Traité sur les apparitions des esprits/II/18

CHAPITRE XVIII.

Revenans en Angleterre.

GUillaume de Malmesburi dit[1] qu’en Angleterre on croyoit que les méchans revenoient après leur mort, & étoient ramenés dans leurs propres corps par le Démon, qui les gouvernoit & les faiſoit agir : nequam hominis cadaver poſt mortem Dæmone agente diſcurrere.

Guillaume de Neubrige, qui fleuriſſoit après le milieu du douziéme ſiécle, raconte que de ſon tems on vit en Angleterre dans le territoire de Bukingham un homme, qui apparut en corps comme vivant à ſa femme trois nuits conſécutives, & enſuite à ſes proches. On ne ſe défendoit de ſes viſites effrayantes qu’en veillant, & faiſant du bruit quand on s’appercevoit qu’il vouloit venir. Il ſe fit même voir à quelques perſonnes pendant le jour. L’Evêque de Lincoln aſſembla ſur cela ſon Conſeil, qui lui dit que pareilles choſes étoient ſouvent arrivées en Angleterre, & que le ſeul remede que l’on connût à ce mal, étoit de brûler le corps du Revenant. L’Evêque ne put goûter cet avis, qui lui parut cruel : il écrivit d’abord une cédule d’abſolution, qui ſut miſe ſur le corps du défunt, qu’on trouva au même état que s’il avoit été enterré le même jour ; & depuis ce tems on n’en entendit plus parler.

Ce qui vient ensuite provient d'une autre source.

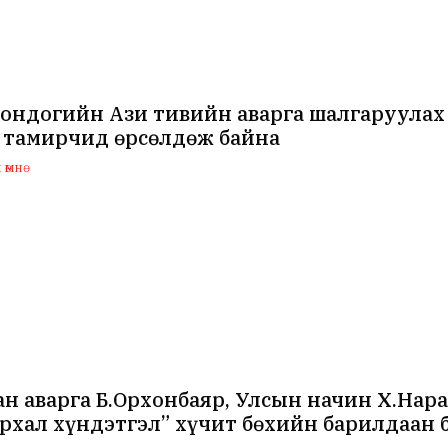
ондогийн Ази тивийн аварга шалгаруулах 
 тамирчид өрсөлдөж байна
өмнө
н аварга Б.Орхонбаяр, Улсын начин Х.На
рхал хүндэтгэл” хүчит бөхийн барилдаан 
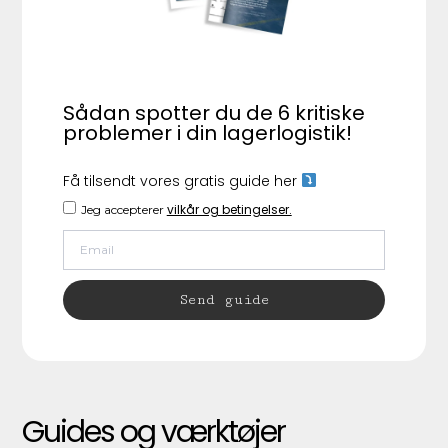
Sådan spotter du de 6 kritiske
problemer i din lagerlogistik!
Få tilsendt vores gratis guide her
vilkår og betingelser.
Jeg accepterer
Send guide
Guides og værktøjer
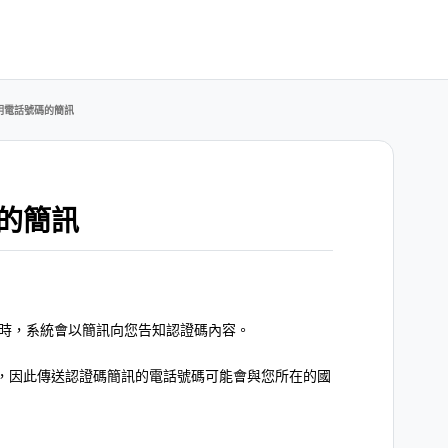
明電話號碼的簡訊
的簡訊
作時，系統會以簡訊向您告知認證碼內容。
，因此傳送認證碼簡訊的電話號碼可能會與您所在的國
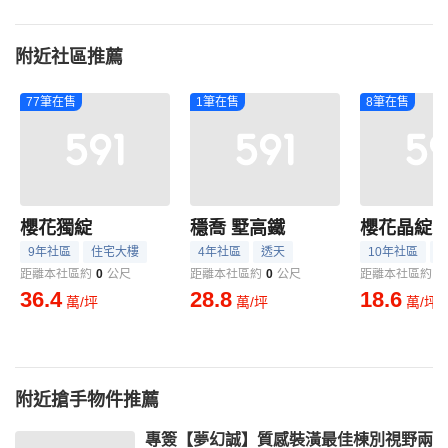
附近社區推薦
77筆在售
1筆在售
8筆在售
櫻花獨綻
穩喬 墅高鐵
櫻花晶綻
9年社區
住宅大樓
4年社區
透天
10年社區
距離本社區約
0
公尺
距離本社區約
0
公尺
距離本社區約
6
36.4
28.8
18.6
萬/坪
萬/坪
萬/坪
附近搶手物件推薦
專簽【夢幻誠】質感裝潢最佳棟別視野兩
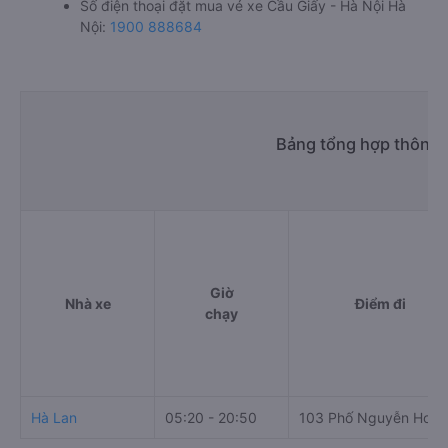
Số điện thoại đặt mua vé xe Cầu Giấy - Hà Nội Hà
Nội:
1900 888684
Bảng tổng hợp thông t
Giờ
Nhà xe
Điểm đi
chạy
Hà Lan
05:20 - 20:50
103 Phố Nguyễn Hoà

L’Auteur de ce récit ajoûte, que ces ſortes d’Apparitions paroîtroient incroyables, ſi l’on n’en avoit vû pluſieurs exemples de ſon tems, & ſi l’on ne connoiſſoit pluſieurs perſonnes qui en faiſoient foi.

Le même de Neubrige dit au Chapitre ſuivant, qu’un homme qui avoit été enterré à Bervik, ſortoit toutes les nuits de ſon tombeau, & cauſoit de grands troubles dans tout le voiſinage. On diſoit même qu’il s’étoit vanté, qu’il ne ceſſeroit point d’inquiéter les vivans, qu’on ne l’eût réduit en cendres. On choiſit donc dix jeunes hommes hardis & vigoureux, qui le tirerent de terre, couperent ſon corps en pieces, & le mirent ſur un bûcher, où il fut réduit en cendres ; mais auparavant quelqu’un d’entre eux ayant dit, qu’il ne pourroit être conſumé par le feu, qu’on ne lui eût arraché le cœur, on lui perça le côté avec un pieu, & quand on lui eut tiré le cœur par cette ouverture, on mit le feu au bûcher : il fut conſumé par les flammes, & ne parut pas davantage.

Les Payens croyoient de même que les corps des défunts n’étoient point en repos, ni à couvert des évocations de la Magie, tandis qu’ils n’étoient pas conſumés par le feu, ou pourris ſous la terre :

Tali tua membra ſepulchro,
Talibus exuram Stygio cum carmine Sylvis,
Ut nullos cantata Magos exaudiat umbra ;

diſoit une Magicienne dans Lucain à une Ame qu’elle évoquoit.

  1. Guillaume de Malmes. lib. 2. c. 4.